[Trecho do documento]
==========
O teto de gastos públicos: Limitar gastos exorbitantes em uma socialdemocracia é como fazer chover no deserto.



Após a festa e irresponsabilidade nos gastos, controle de gastos, receitas, renúncia de receitas praticados na era PT, agora o Brasil se depara com uma "escolha" (depois explico porque entre aspas) amarga a fazer. Ou aprova a PEC 241 que congelará os gastos públicos nos próximos 20 anos, ou amargará uma fuga maciça de investimentos estrangeiros e aprofundará ainda mais a crise em que vivemos hoje.


Antes de começar a tratar diretamente da proposta em si, irei fazer uma breve retrospectiva de como chegamos a esse ponto. Para tanto irei abordar desde a era FHC até os dias atuais tratando basicamente de como foram os momentos macroeconômicos e como o governo lidou com os sobressaltos que o capitalismo nos empregou desde então.
==========
[Amostra dos dados]
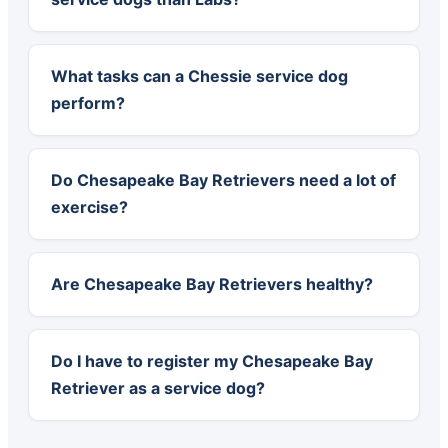
What tasks can a Chessie service dog
perform?
Do Chesapeake Bay Retrievers need a lot of
exercise?
Are Chesapeake Bay Retrievers healthy?
Do I have to register my Chesapeake Bay
Retriever as a service dog?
==========
[Ordem de trabalho]
Liste todas as siglas que aparecem no trecho sobre o teto de gastos públicos, na ordem em que surgem.

[Resultado do exercício]
PT, PEC, FHC